Sunday, September 25, 2011

My Perestroika

My Perestroika is a documentary film about the lives of five Russians. They were children of the Soviet Union, which fell down as they grew up.

Now middle-aged, some have ridden the waves of change; others have treaded water. The film splices their present-day selves with their home-movie pasts with their uncertain futures.

I thought it was superb, but you can judge the trailer for yourself:

Saturday, September 17, 2011

Simon Winchester’s A Crack in the Edge of the World

Call it coincidence, but as I was writing about em dashes and long sentences lately, I was reading Simon Winchester’s A Crack in the Edge of the World. If you like long, lyrical sentences, festooned with em dashes, read on.

The geology of the northern half of California—whether we are talking about San Francisco Bay or the Central Valley, the Coast Range or the Sierra, the Monterey headlands or the cost of Humboldt country or Mount Diablo itself—is all interlinked, subtly confusingly and, for the geological mapmakers, often maddeningly. These links go far beyond the borders of the state—political lines that pay no heed, in this case, to the absolutes of geology. They spread far, far beyond—as we shall discover, they reach up to Alaska, they percolate across to Wyoming and Montana, they reach back west across two oceans as far, in fact, as India and Australia. One might say, indeed, that the story of what makes California so complex and so interesting and so dangerous—and what makes Diablo so similarly geologically alluring—has implications for, and connections to, the planet in its entirety.

It’s a marathon of a paragraph, but I like its layered, controlled complexity. Yet taken too far, that style can delineate itself to death:

[The basalts] spilled over and laid themselves down on the old Pangaea-Columbia-Arctica-Ur granitelike continental rocks that exist underneath, making the confection of geology that—in juxtaposition with all the ice and snow of climate and the storms and winds of weather, the polar bears and lichens of biology and the Eskimo and Inuit and Danes and Americans soldiers of anthropology—constitutes the great and mysterious island known today as Greenland.

The good news is, that specimen is the exception, not the rule. Winchester’s long and winding sentences are usually a pleasure to parse. Like poetry, they require more of you, but they reward the effort.

The same can be said of A Crack in the Edge of the World’s subject matter. The 1906 San Francisco earthquake is the center of a narrative constellation that includes a roadtrip across North American geologic points of interest, a people’s-eye history of California from Gold Rush to early twentieth century, a seminar on geologic science, and ruminations about the fragility of human existence versus nature. Consult the 27-page index for other topics covered.

Put another way, if books were beer, A Crack in the Edge of the World would be an earthy, flavorful stout: gaggingly thick for some people, satisfyingly rich for others. I found myself in the latter camp.

Sunday, September 11, 2011

Friends and Strangers

On the tenth anniversary of 9/11, I’ve been thinking about two stories. First, there was Abe Zelmanowitz, a worker at the World Trade Center. His co-worker and best friend, Ed Beyea, was a quadriplegic. As the building burned and people streamed down the stairwells, Abe stayed with Ed on the 27th floor landing. Because Ed weighed nearly 300 pounds, they were waiting for a rescue team to safely carry him.

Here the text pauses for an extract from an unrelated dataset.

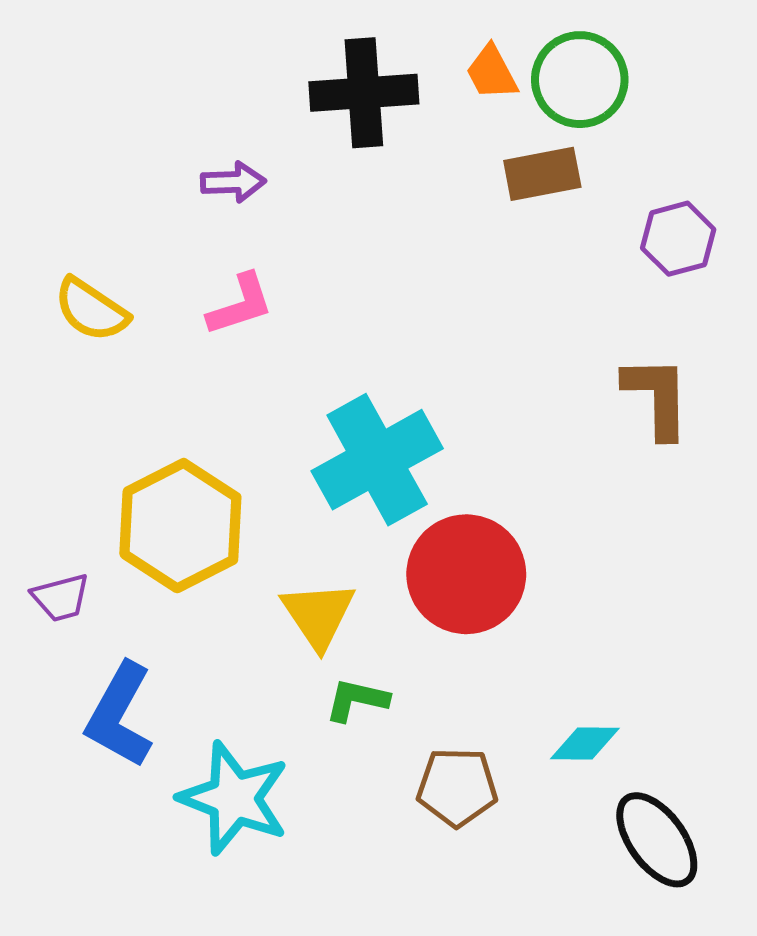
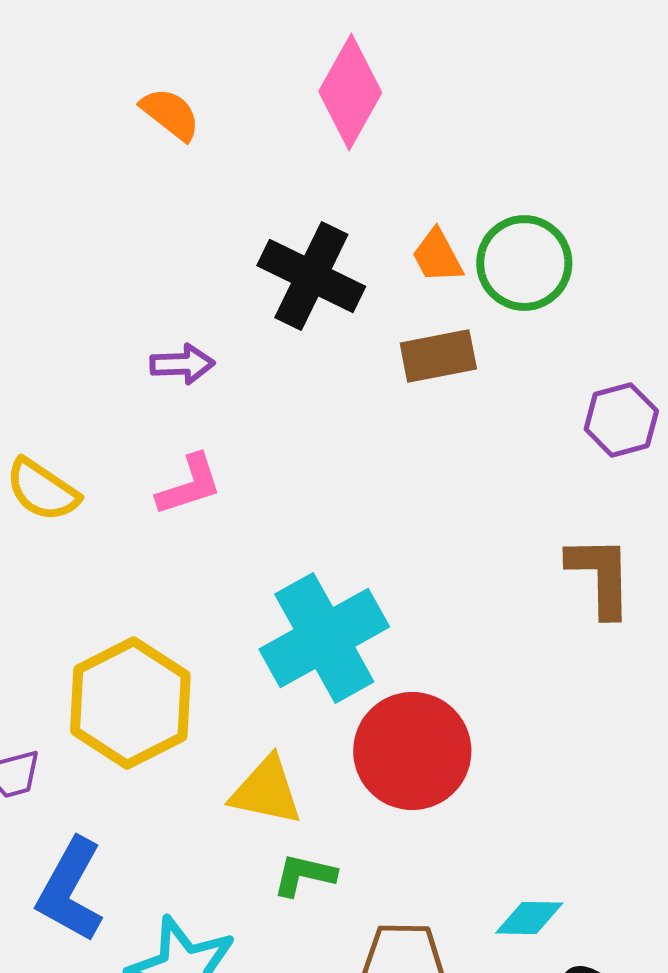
black cross: (364, 93) -> (311, 276), turned 30
brown rectangle: (542, 174) -> (438, 356), moved
yellow triangle: (318, 615) -> (266, 791), turned -44

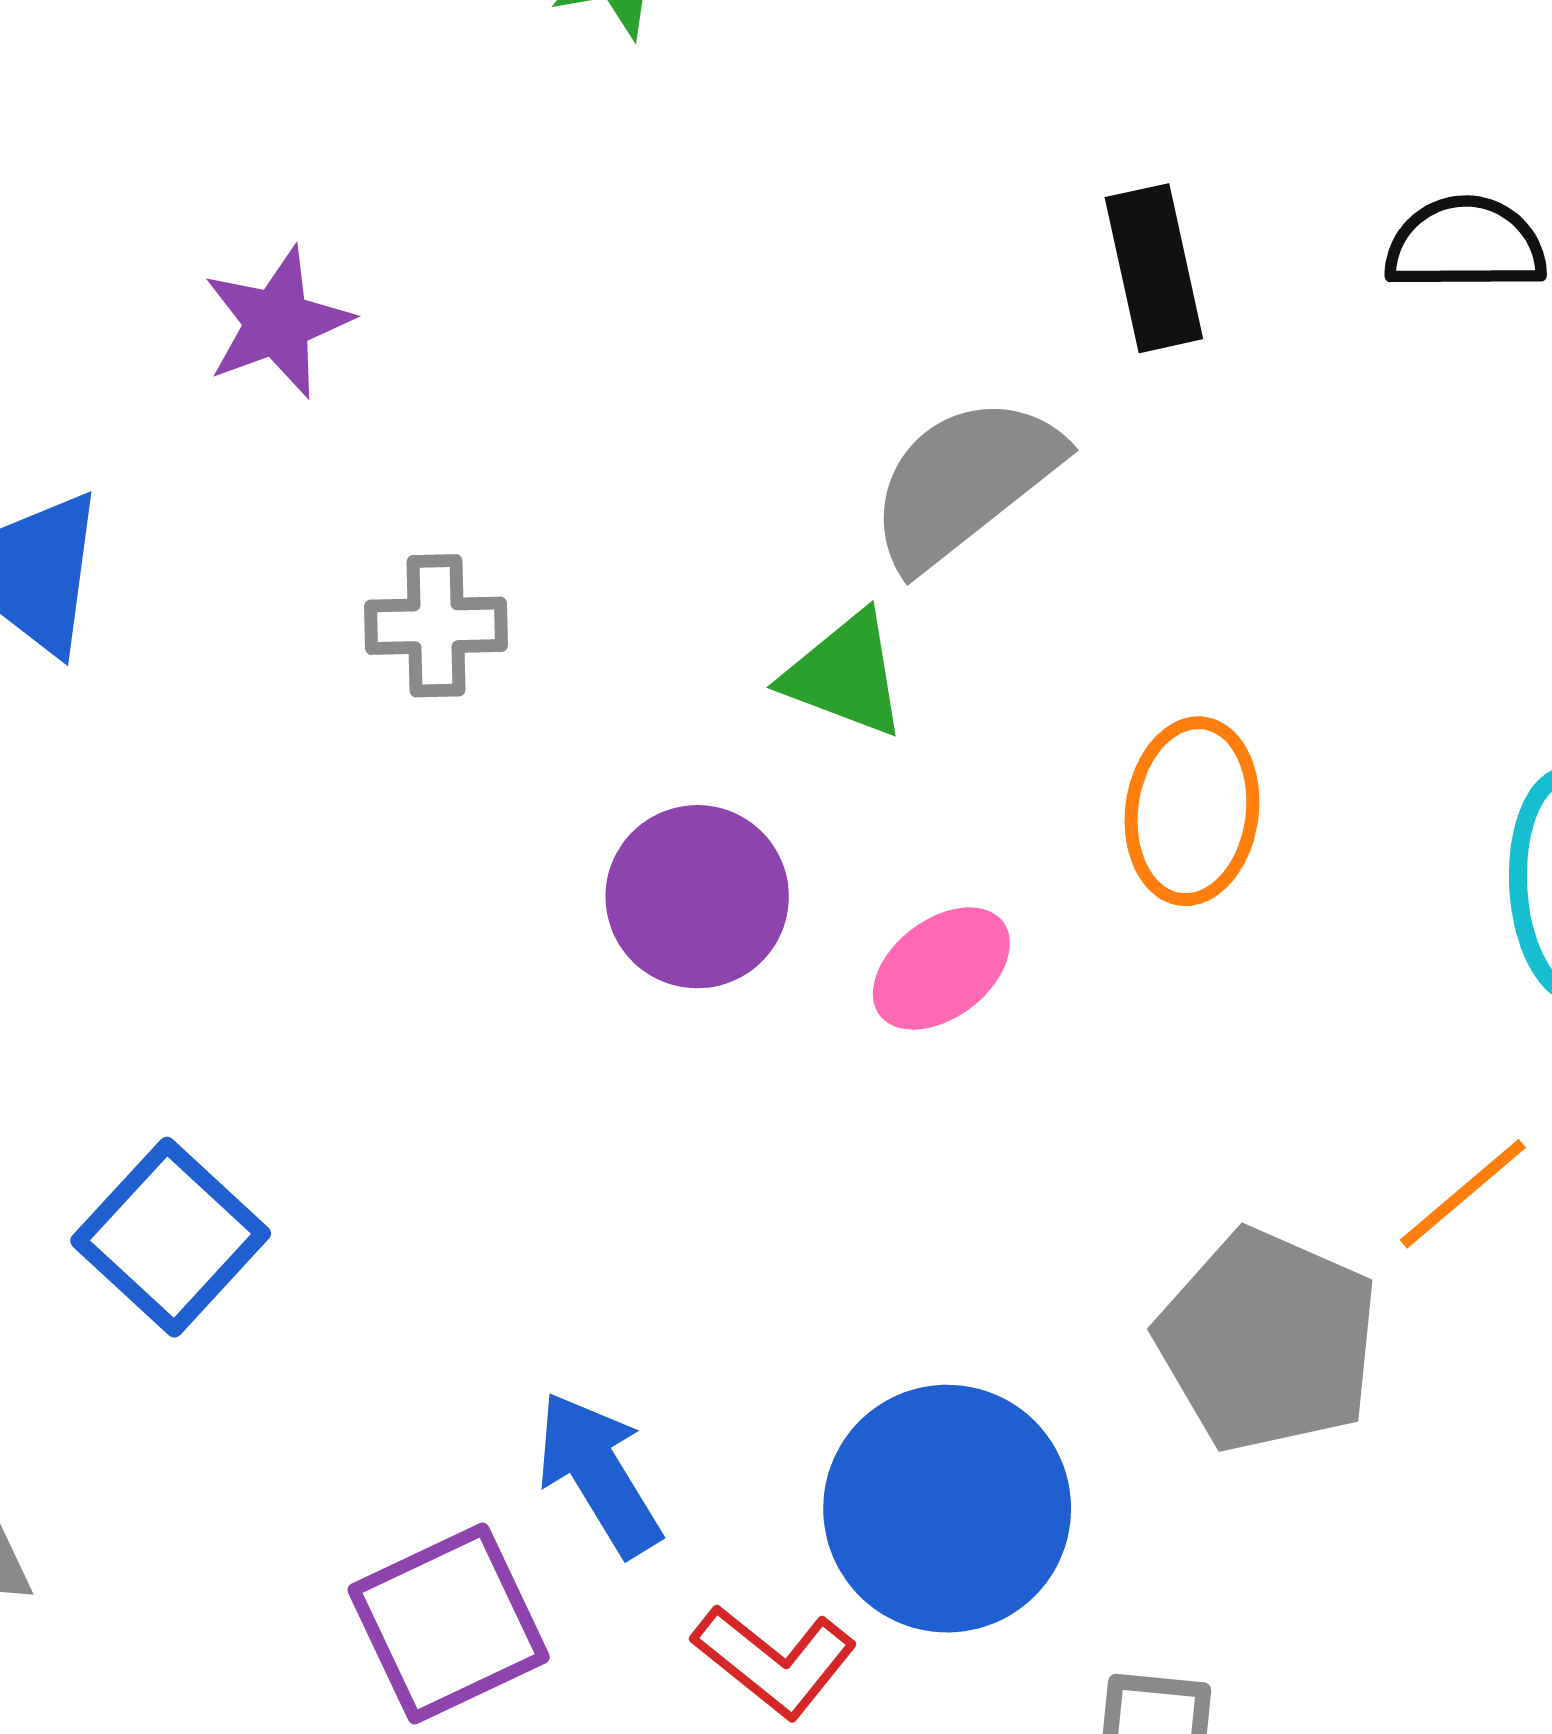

Ed had a health aide, Irma, in the building. Although she found the two men, Irma was having trouble breathing from the smoke. Abe told her to go, that he would stay with Ed.

Both men called their families to say they were okay. Abe’s mother pleaded with him to get out while he could. He stayed.

Abe and Ed died in the building that day.

A family member recalled of the two, “If Ed was going to make [dinner] arrangements, he’d make sure it was kosher, and if Abe was going to make the arrangements, he’d make sure it was wheelchair-accessible. They always had each other’s best interests at heart.”

The second story is about Mike Benfante, who was also working in the World Trade Center. During the evacuation, he found wheelchair-bound Tina Hansen. He was a stranger to her, but Mike and colleague John Cerqueira carried Tina down 68 flights of stairs, often in darkness and smoke, sloshing through areas flooded by building sprinklers. It took 90 minutes. The building collapsed five minutes after they got out.

As the tenth anniversary of that day approached, Mike deflected attention from his heroism to the larger lesson of what 9/11 summoned in friends and strangers alike: “I’ve learned that 9/11 showed us that there are enormous, untapped reservoirs of extraordinary human kindness and generosity just waiting for a trigger, that this trigger should be pulled daily as most of us are basically good people.”